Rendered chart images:
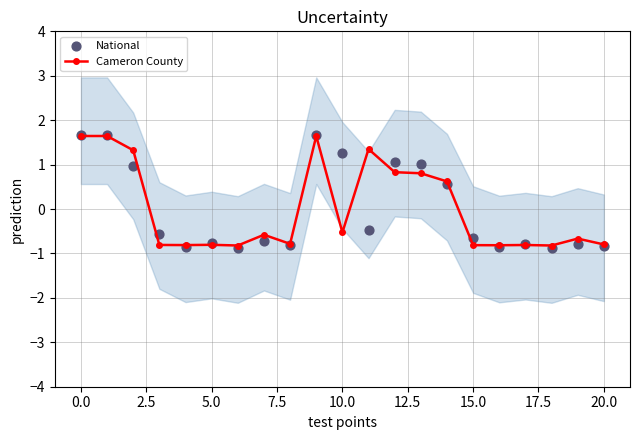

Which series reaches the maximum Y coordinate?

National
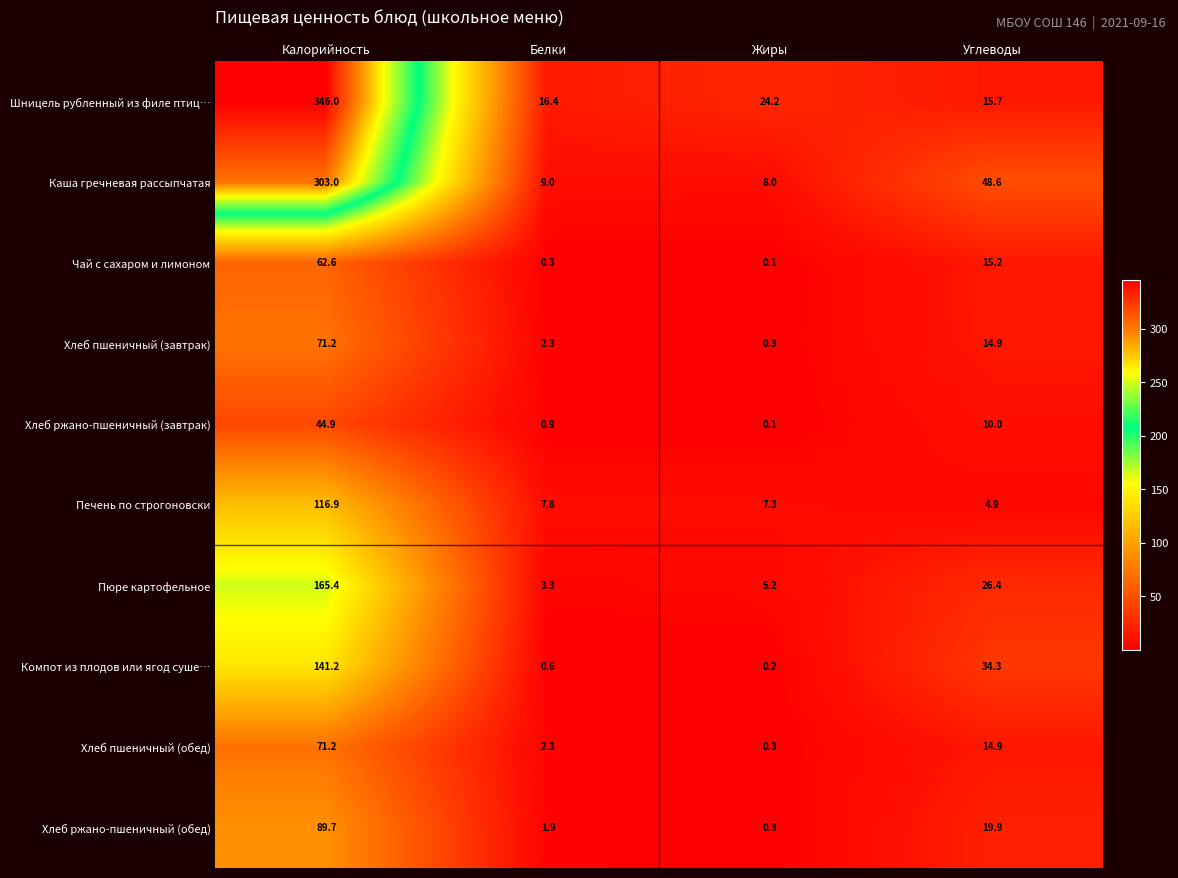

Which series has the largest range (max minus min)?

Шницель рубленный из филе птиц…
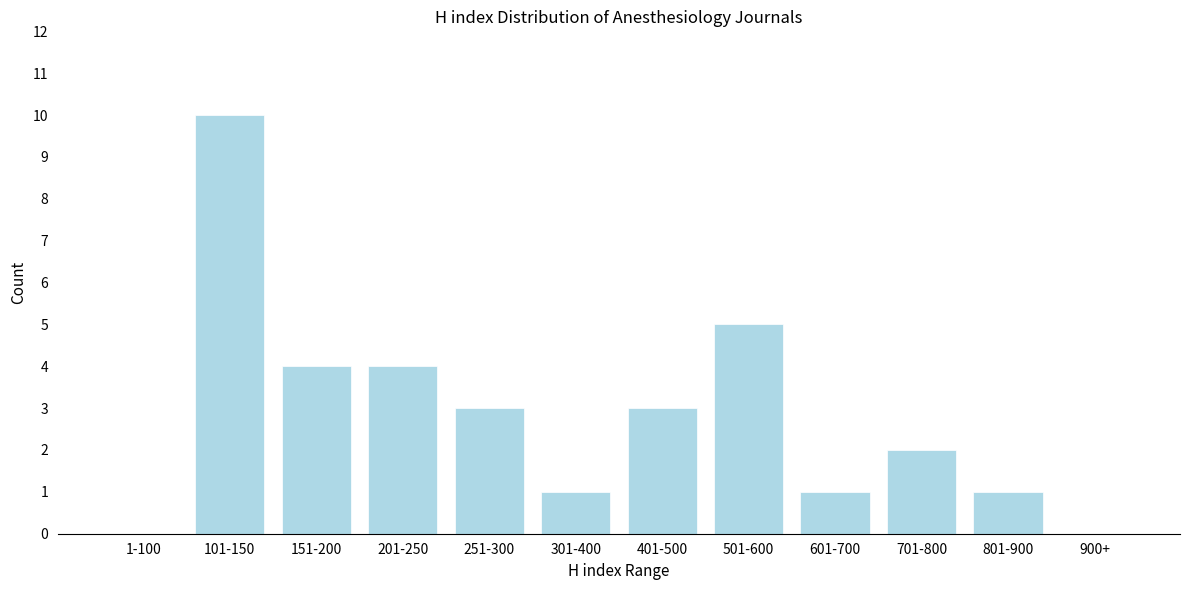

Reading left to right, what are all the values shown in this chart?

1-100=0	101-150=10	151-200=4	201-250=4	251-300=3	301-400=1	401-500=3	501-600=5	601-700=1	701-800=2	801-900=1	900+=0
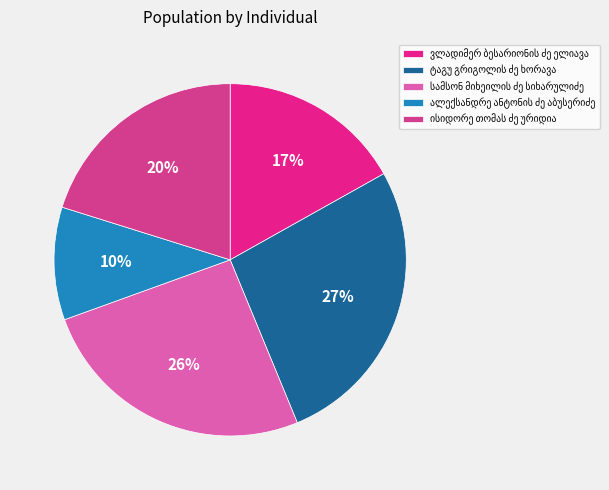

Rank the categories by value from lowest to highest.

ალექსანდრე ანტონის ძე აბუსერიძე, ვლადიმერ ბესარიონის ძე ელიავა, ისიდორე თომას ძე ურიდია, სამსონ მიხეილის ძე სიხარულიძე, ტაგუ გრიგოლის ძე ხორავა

Directive
Could you reproduce the records above with "data set" substituted for every "series", changing nothing else and omitting the pictures?

Written response
Which data set reaches the maximum Y coordinate?

National

Which data set has the largest range (max minus min)?

Шницель рубленный из филе птиц…

Reading left to right, what are all the values shown in this chart?

1-100=0	101-150=10	151-200=4	201-250=4	251-300=3	301-400=1	401-500=3	501-600=5	601-700=1	701-800=2	801-900=1	900+=0

Rank the categories by value from lowest to highest.

ალექსანდრე ანტონის ძე აბუსერიძე, ვლადიმერ ბესარიონის ძე ელიავა, ისიდორე თომას ძე ურიდია, სამსონ მიხეილის ძე სიხარულიძე, ტაგუ გრიგოლის ძე ხორავა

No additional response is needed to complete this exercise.